Charlotte loved Chinese food and Ken Lom’s cookery programmes. Gently told that she probably wouldn’t be around to celebrate her 19th birthday in December last year she was excited by the idea that the family would eat one in her memory. “When it came to it everyone did it!” says Sarah, mentioning the whole of the Royal School for the Deaf and the Kent village in which she lives who all ate a Chinese meal that day.

Since Charlotte’s inevitable death on 10 October 2013, Demelza has continued to support Sarah and her family. This service continues for three years after the death of a child.

Demelza Hospice Care costs £9 million a year to run, 88 per cent of which comes from donations and fund raising. in 2013, 80 per cent of the money raised was spent on providing direct care for children and families. Only 20 per cent was used for fundraising, volunteers and administration.

1,300 volunteers help with running shops, fundraising and doing many jobs such as gardening, housekeeping and driving. There are at least 1000 more families in Kent, East Sussex and South London which could benefit from Demelza’s services if it had more funding. 

keira photo.jpg
On Christmas Day, Keira's family will be sending up balloons in her memory

You can help Demelza this Christmas by contributing to their appeal - read more about Keira's story here, and how to donate.

So what exactly do they do?
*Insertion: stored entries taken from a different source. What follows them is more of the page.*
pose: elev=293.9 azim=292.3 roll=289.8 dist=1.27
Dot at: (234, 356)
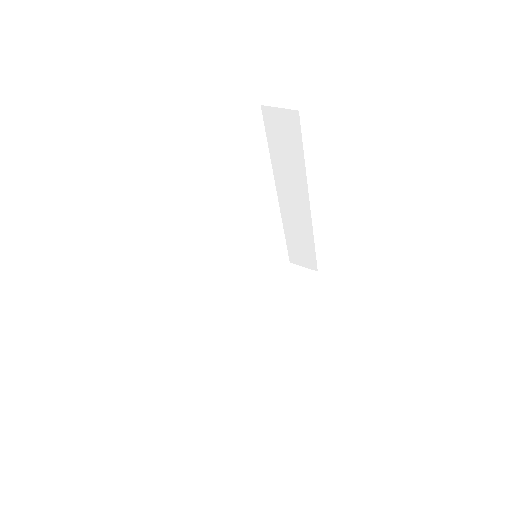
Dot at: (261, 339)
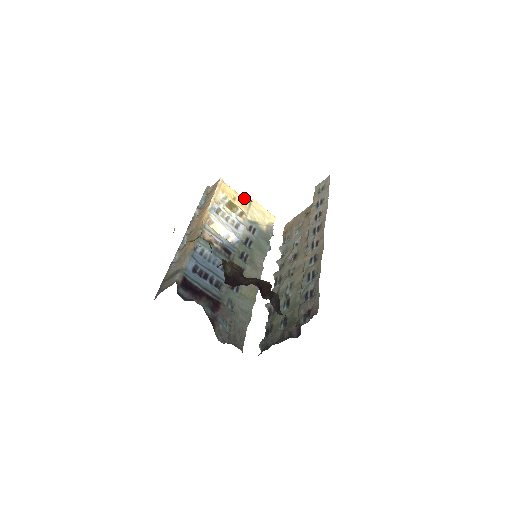
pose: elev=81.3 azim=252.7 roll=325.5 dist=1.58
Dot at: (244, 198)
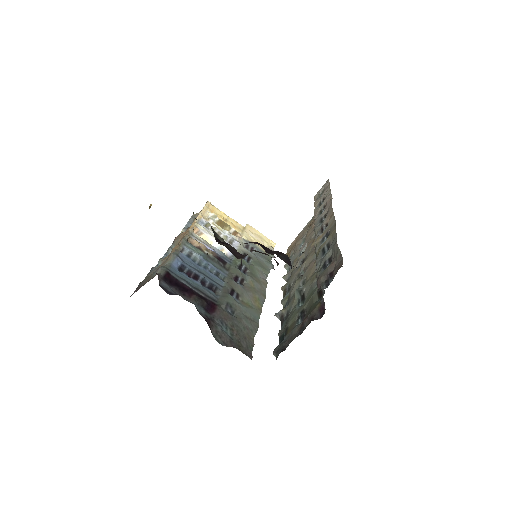
Dot at: (237, 222)
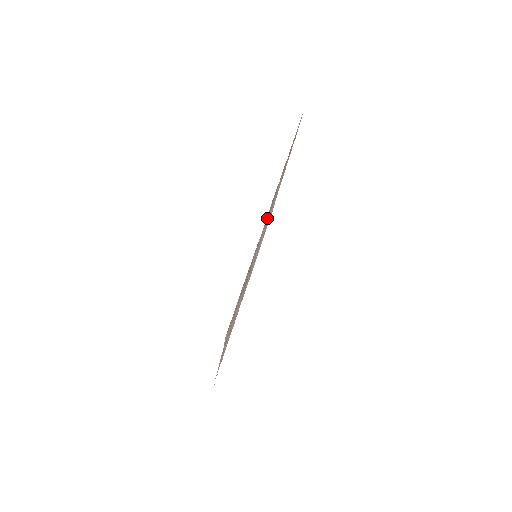
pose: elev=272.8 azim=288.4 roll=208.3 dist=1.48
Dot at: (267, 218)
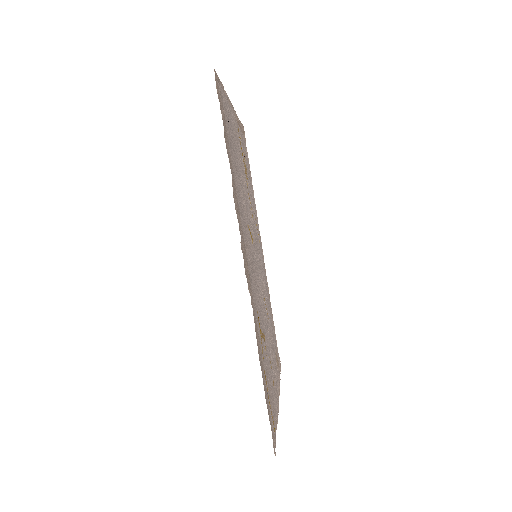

Among the many thoughtful things Sarah mentions are that they can store a laid out body in a 'cold room' so that families can visit in a welcoming and familiar environment rather than having to use an impersonal undertaker’s chapel of rest. There’s a pretty conservatory where staff will help families to make funeral arrangements – with a non-stop supply of sandwiches and hot drinks for as long as necessary. “At Charlotte’s funeral there was a known Demelza staff member to support each child so that they had someone there for them apart from us” says Sarah, telling me that Demelza also helped organise a family holiday in Gloucestershire where they could all simply be quietly together in a house for a week.

Sarah also mentions the parents’ Bereavement Day and the Demelza art therapy which two of her young sons are currently benefiting from. The Candle Light Walk at Demelza, in which people walk round the local lanes with candles and take part in a service in the chapel, this year fell on 7 December, which would have been Charlotte’s 20th birthday.